It has been a long road; often a rocky one.

The more chronologically gifted foot soldiers for devolution have less than fond memories of that first referendum in ’79. Voters whispered Yes to what seems now a pretty shilpit Scottish Assembly. By, as it happens, almost the same winning margin as the Leave vote managed in 2016.

But instead of this being hailed as the sacred will of the people, it was quickly sabotaged by an amendment passed by the London based Scottish MP George Cunningham. It said 40 per cent of the entire electorate had to have said yes. At a stroke, non voters were deemed No voters.

Eighteen long years passed before the next poll in 1997. And this time a different sort of spanner was inserted in the works. Tony Blair, never exactly Mr Devolution, decreed there would be two questions asked this time. Did the Scots want a parliament. And did they want it to have tax varying powers.

Donald Dewar, then Secretary of State for Scotland, was more concerned about the possible impact of the tax question than he ever publicly admitted. In the event, on a 60 per cent turnout almost three quarters voted for a parliament, and almost two thirds for the tax powers. At the count, Dewar’s relief was visible.

Even then battle had to be joined in Whitehall with London civil servants not in the market for readily devolving any substantial powers. The solution painstakingly devised by Dewar and his team was deceptively simple.

The 1998 Scotland Act, instead of reciting the parliamentary powers to be granted to Holyrood, merely listed anything which was to remain reserved. Everything else would be deemed devolved.

Perhaps the most satisfying moment in Dewar’s time at the Commons dispatch box was when he read out the first lines of that document: “There shall be a Scottish parliament”. “I like that” he added with a grin. These lines were reprised on the Holyrood Mace, the Queen’s gift to the new legislature.

The belt and braces was intended to be the so called Sewel Convention which decreed that Westminster couldn’t legislate on any devolved matter without the consent of the Scottish parliament.

Which is why, when the current UK government suggested post Brexit powers previously devolved would be “repatriated” to London rather than Edinburgh, so many Scottish ministers and MSP’s were spitting tacks.

The state opening of the parliament on that implausibly sunny July day twenty years ago, was for Dewar, and many Scots of his and other parties, the culmination of years of backstage struggles and not a little wrangling. (Among less edifying moments had been the Scottish Executive of the Labour Party being reminded by its London office that it actually favoured devolution.)

But it had never left the personal agendas of either Dewar or John Smith, both heavily involved in the 80’s with the Claim of Right and the Scottish Constitutional Convention.

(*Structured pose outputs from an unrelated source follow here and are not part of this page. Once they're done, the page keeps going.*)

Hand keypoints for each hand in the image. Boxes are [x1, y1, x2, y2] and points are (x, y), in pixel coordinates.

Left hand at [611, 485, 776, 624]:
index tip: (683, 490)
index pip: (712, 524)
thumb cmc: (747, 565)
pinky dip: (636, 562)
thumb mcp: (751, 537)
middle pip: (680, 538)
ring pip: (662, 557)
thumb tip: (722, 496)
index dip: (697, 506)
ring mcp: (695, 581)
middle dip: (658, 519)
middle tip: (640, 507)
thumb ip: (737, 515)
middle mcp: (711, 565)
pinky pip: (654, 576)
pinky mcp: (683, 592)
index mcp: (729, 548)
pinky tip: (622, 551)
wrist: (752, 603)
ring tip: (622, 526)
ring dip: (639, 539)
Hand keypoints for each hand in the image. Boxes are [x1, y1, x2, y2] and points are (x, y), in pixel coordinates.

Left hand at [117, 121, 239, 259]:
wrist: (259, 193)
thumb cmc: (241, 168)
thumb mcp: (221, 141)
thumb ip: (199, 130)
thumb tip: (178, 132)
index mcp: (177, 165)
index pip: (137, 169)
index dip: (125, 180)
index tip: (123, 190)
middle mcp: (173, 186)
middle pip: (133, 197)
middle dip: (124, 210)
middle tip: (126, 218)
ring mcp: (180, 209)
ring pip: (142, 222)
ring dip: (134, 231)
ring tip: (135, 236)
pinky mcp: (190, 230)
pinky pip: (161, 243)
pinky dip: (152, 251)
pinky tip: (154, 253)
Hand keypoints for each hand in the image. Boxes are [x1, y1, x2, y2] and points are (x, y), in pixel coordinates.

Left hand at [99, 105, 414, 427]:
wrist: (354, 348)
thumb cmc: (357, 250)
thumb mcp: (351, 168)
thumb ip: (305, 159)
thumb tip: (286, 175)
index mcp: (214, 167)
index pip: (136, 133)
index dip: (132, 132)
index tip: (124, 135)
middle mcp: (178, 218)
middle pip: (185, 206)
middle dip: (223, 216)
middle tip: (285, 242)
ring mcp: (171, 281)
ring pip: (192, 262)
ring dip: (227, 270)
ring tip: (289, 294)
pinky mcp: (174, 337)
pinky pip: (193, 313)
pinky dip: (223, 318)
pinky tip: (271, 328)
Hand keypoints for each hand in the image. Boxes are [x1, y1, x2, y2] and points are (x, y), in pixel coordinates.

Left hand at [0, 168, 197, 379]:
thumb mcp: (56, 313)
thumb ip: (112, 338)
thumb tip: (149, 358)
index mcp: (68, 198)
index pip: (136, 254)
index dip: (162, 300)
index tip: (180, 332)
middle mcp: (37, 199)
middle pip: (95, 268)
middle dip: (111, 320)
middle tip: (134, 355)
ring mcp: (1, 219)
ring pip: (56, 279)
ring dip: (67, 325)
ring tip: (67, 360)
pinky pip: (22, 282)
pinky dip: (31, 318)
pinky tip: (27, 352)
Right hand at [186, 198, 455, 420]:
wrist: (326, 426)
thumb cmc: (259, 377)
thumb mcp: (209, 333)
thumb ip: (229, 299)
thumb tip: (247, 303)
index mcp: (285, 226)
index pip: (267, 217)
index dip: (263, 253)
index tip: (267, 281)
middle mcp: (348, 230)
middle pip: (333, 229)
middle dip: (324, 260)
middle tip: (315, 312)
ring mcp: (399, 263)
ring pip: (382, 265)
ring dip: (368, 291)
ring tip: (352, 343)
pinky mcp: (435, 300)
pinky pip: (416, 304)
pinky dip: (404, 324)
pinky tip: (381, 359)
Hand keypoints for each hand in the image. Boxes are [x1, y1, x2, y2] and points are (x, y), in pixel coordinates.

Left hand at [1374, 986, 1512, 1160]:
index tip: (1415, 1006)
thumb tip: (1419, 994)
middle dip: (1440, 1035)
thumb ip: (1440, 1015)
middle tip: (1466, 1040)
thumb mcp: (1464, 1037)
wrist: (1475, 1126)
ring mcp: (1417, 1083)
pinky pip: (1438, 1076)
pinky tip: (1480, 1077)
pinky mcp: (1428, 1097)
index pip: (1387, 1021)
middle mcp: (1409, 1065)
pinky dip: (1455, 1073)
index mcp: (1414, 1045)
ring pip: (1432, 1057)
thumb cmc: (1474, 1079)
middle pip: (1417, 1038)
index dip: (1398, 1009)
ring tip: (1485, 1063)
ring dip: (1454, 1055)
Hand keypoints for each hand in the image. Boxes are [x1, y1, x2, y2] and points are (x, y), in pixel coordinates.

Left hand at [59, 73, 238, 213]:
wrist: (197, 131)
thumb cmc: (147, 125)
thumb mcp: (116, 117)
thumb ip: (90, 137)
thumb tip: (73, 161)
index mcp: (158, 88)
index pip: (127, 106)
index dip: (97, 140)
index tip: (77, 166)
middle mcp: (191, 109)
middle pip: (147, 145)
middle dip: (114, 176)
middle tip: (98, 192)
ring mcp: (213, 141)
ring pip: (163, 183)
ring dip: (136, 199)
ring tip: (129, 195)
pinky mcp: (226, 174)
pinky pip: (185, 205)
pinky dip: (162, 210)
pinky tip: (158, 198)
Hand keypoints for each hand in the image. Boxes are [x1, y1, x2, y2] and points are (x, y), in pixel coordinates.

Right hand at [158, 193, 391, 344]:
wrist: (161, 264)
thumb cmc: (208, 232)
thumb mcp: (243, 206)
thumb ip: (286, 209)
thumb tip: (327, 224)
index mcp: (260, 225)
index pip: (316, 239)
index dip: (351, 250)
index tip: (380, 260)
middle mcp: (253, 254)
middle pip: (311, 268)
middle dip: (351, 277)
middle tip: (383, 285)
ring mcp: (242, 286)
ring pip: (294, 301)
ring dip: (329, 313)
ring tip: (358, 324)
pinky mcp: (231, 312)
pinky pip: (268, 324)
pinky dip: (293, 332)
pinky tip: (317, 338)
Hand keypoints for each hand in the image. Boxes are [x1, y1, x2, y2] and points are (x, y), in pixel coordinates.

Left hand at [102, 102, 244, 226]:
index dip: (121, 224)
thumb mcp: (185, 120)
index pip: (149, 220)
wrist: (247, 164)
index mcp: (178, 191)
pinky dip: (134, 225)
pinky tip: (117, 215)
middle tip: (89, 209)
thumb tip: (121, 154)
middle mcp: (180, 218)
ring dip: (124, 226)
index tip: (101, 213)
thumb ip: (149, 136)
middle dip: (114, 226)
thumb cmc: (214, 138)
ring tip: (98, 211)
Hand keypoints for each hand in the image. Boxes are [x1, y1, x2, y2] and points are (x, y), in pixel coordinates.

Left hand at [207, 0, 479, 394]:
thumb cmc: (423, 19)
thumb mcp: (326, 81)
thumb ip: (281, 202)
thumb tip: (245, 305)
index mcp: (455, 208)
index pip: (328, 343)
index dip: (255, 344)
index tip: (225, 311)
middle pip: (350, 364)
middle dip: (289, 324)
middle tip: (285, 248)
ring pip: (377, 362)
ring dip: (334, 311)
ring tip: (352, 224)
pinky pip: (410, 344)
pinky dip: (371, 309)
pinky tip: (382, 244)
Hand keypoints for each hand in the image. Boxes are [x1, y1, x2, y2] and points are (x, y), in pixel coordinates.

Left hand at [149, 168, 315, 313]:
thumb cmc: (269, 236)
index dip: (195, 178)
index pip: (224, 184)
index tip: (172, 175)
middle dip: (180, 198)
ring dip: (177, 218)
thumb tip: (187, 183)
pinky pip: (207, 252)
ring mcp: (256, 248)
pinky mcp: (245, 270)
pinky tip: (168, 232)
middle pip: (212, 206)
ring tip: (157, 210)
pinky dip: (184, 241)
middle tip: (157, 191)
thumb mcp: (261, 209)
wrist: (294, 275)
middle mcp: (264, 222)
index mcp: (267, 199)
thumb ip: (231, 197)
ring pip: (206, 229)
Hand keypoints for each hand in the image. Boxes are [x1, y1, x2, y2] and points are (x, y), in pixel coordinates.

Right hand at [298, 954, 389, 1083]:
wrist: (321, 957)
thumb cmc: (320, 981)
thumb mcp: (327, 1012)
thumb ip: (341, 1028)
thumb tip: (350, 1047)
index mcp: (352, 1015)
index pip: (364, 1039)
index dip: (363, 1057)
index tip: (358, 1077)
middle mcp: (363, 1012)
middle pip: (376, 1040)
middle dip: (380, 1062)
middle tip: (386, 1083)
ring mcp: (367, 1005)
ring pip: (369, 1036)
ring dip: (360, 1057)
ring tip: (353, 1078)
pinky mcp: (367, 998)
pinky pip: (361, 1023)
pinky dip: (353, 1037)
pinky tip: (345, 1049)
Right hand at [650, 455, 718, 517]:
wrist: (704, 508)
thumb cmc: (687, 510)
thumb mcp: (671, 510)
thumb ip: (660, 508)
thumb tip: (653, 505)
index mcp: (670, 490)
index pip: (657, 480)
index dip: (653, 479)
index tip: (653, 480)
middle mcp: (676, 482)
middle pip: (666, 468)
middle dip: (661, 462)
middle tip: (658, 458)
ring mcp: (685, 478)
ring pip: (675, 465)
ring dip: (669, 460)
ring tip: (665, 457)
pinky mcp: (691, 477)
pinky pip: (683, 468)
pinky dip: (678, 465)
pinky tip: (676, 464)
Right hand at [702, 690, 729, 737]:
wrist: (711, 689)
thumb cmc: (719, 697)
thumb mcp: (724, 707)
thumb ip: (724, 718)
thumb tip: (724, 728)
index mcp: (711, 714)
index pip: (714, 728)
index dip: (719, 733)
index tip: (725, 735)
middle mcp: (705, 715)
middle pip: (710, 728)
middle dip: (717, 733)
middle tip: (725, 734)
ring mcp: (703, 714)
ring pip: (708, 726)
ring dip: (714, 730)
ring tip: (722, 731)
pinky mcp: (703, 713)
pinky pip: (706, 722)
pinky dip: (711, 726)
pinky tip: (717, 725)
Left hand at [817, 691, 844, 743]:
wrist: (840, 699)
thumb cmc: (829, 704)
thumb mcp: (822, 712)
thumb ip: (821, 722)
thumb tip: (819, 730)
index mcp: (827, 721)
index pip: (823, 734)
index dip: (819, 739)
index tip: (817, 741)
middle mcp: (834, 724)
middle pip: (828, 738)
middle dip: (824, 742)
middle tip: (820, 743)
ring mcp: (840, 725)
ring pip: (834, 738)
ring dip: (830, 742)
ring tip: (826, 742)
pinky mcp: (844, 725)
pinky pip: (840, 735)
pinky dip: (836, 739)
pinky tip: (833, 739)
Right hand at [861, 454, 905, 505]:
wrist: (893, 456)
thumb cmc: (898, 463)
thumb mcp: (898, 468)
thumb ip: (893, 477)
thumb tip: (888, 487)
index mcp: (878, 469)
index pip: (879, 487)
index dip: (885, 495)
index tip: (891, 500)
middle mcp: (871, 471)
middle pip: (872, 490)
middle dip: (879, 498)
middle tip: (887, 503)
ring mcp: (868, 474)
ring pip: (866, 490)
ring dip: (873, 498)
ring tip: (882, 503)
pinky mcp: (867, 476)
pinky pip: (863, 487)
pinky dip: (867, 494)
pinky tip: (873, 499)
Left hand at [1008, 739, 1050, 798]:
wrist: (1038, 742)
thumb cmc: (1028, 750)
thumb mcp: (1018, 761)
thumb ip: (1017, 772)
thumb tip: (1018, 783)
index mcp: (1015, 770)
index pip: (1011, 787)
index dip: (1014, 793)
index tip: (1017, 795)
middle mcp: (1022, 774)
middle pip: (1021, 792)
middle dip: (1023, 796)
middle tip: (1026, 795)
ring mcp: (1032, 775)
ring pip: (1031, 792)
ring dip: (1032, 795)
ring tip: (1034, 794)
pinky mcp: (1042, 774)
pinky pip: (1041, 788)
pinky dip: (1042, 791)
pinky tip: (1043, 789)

This weekend hosts two anniversaries – 20 years of the first Scottish parliament in 300 years, and, incredibly, 25 years since Smith’s unexpected and untimely death two years into his leadership.

Smith had famously described devolution as “unfinished business” whilst Dewar’s speech on that opening morning celebrated an event which was “not an end in itself but a means to greater ends.”

Those greater ends will mean different things to different people. But not in dispute is the fact that the parliament with all its mis-steps is firmly embedded in the political fabric of Scotland; still popular with the vast majority of the electorate.

Everyone who was present at that opening ceremony in May 1999 was aware of its historical significance, not least the redoubtable Winnie Ewing, Madame Ecosse, with her killer line about the adjourned parliament of 1707 being “hereby reconvened.”

It was an occasion devoid of the flummery of its Westminster counterpart, save for what one commentator wittily described as the “playing cards” – the tabard sporting Lord Lyon and his two colleagues.

Her Maj was in purple and green - echoes of the thistle colours, and the shiny new MSP’s had white heather button holes with ribbons of Flower of Scotland tartan.

It was an enormously emotional day, not least when Sheena Wellington, in her electric blue suit, sang the Burns anthem which you fervently hoped would be emblematic of what followed. The incongruity of “the rank is but the guinea stamp, the man’s the gowd for a’ that” being sweetly sung to a Queen, a couple of Dukes and a Prince of the realm was not lost on many of her audience.

That night in Edinburgh Scotland partied as if it had finally won the world cup. For some, it felt as if they had. In truth it had won something rather more durable, more remarkable. It is given to very few nations to set up a new parliament. But, on that memorable summer day Scotland did.